Dwi memaparkan, bahwa Yudhistira dan Dyah dalam melakukan aksi dan kegiatannya juga tidak berdasarkan mandat jabatan yang bersumber dari IWO yang sah dan resmi, sesuai dengan aturan organisasi.

“Atas hal tersebut, kami minta kepada semua pihak terkait beserta jajarannya, agar bersama-sama sejalan dengan upaya dan langkah kami untuk menyikapi tegas. Sekaligus juga melakukan tindakan pencegahan (preventif) agar tidak menimbulkan akibat hukum,” jelasnya.
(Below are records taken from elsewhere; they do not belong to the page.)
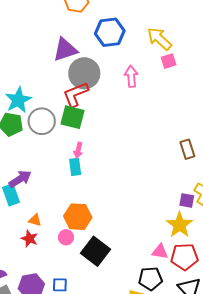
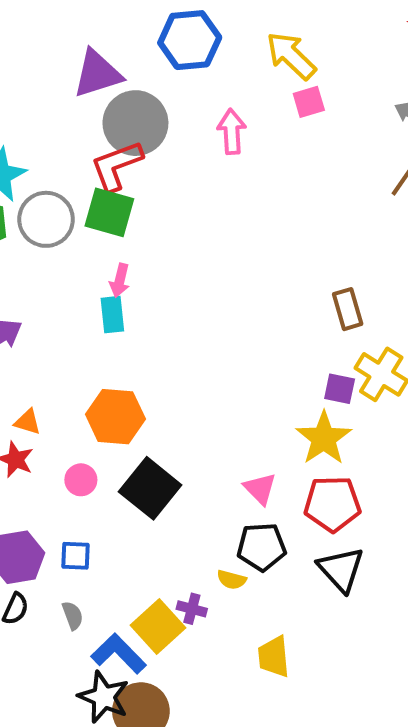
brown rectangle: (187, 149) -> (348, 309), moved
pink circle: (66, 237) -> (81, 480), moved
pink triangle: (160, 252) -> (260, 489), moved, turned 36

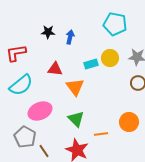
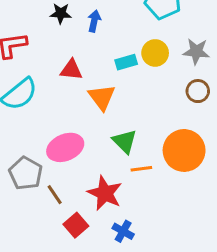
pink ellipse: (40, 111) -> (65, 147), moved
green triangle: (76, 119) -> (125, 141), moved
orange circle: (129, 122) -> (184, 150), size x1.4

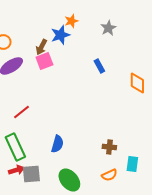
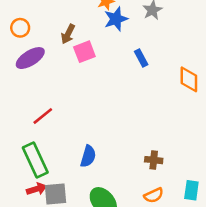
blue star: (60, 35) -> (116, 19), moved
pink square: (44, 61) -> (84, 52), moved
cyan rectangle: (132, 164) -> (191, 190), moved

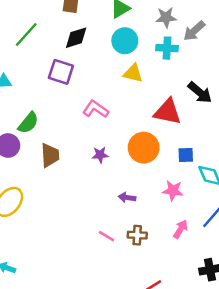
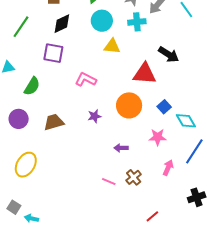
green semicircle: (28, 123) -> (32, 86), moved
brown trapezoid: (50, 155) -> (54, 122), turned -95
blue square: (186, 155) -> (164, 107), turned -32
brown cross: (137, 235) -> (134, 177), turned -35

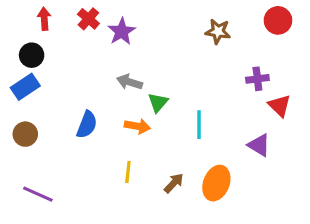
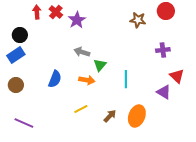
red arrow: (44, 19) -> (37, 12), moved
red circle: (278, 20) -> (166, 11), moved
red triangle: (280, 106) -> (177, 76), moved
yellow line: (128, 172) -> (81, 109), turned 56

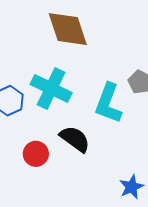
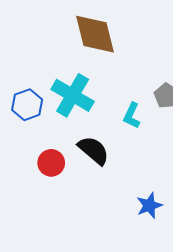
cyan L-shape: (108, 103) -> (132, 116), size x0.6

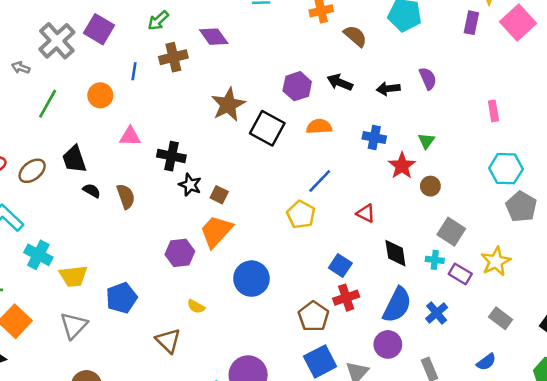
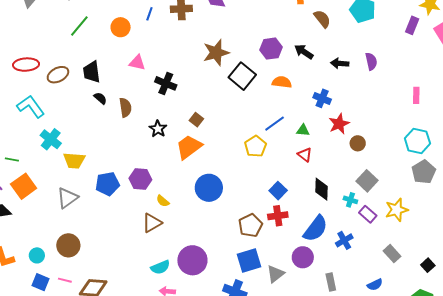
green triangle: (426, 141) -> (303, 130), moved, turned 48
black star: (190, 185) -> (158, 129), moved
purple hexagon: (180, 253) -> (140, 179), moved
brown triangle: (168, 341) -> (152, 223), moved, turned 35

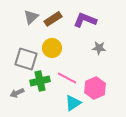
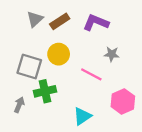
pink line: (67, 78) -> (91, 74), moved
pink hexagon: (95, 88) -> (123, 101), moved
gray arrow: (17, 93) -> (19, 105), turned 136

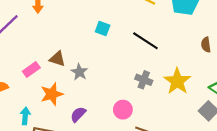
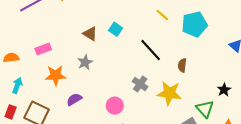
brown semicircle: (206, 45) -> (182, 65), moved
brown triangle: (57, 59) -> (90, 34), moved
yellow star: (177, 81) -> (169, 93), turned 30
cyan arrow: (25, 116) -> (17, 85), moved

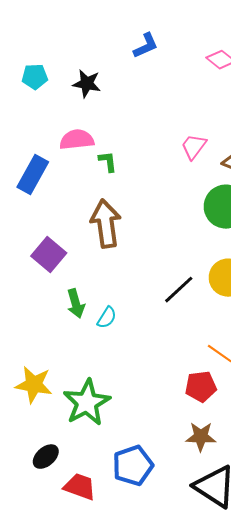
Menurut Dwi, PP IWO juga akan bersikap tegas, sebagai klarifikasi resmi yang ditujukan kepada seluruh jajaran instansi, kementerian, pemerintahan baik tingkat pusat maupun daerah, serta pihak-pihak lain atau swasta yang bersifat non-pemerintahan.

“Pengurus Pusat IWO juga menghimbau dan meminta setiap pihak agar tidak terpengaruh atau pun ikut serta mendukung segala bentuk kegiatan yang mengaku dan/atau mengatasnamakan IWO yang dilakukan oleh Teuku Yudhistira Adinugraha dan Dyah Arum Sari,” katanya.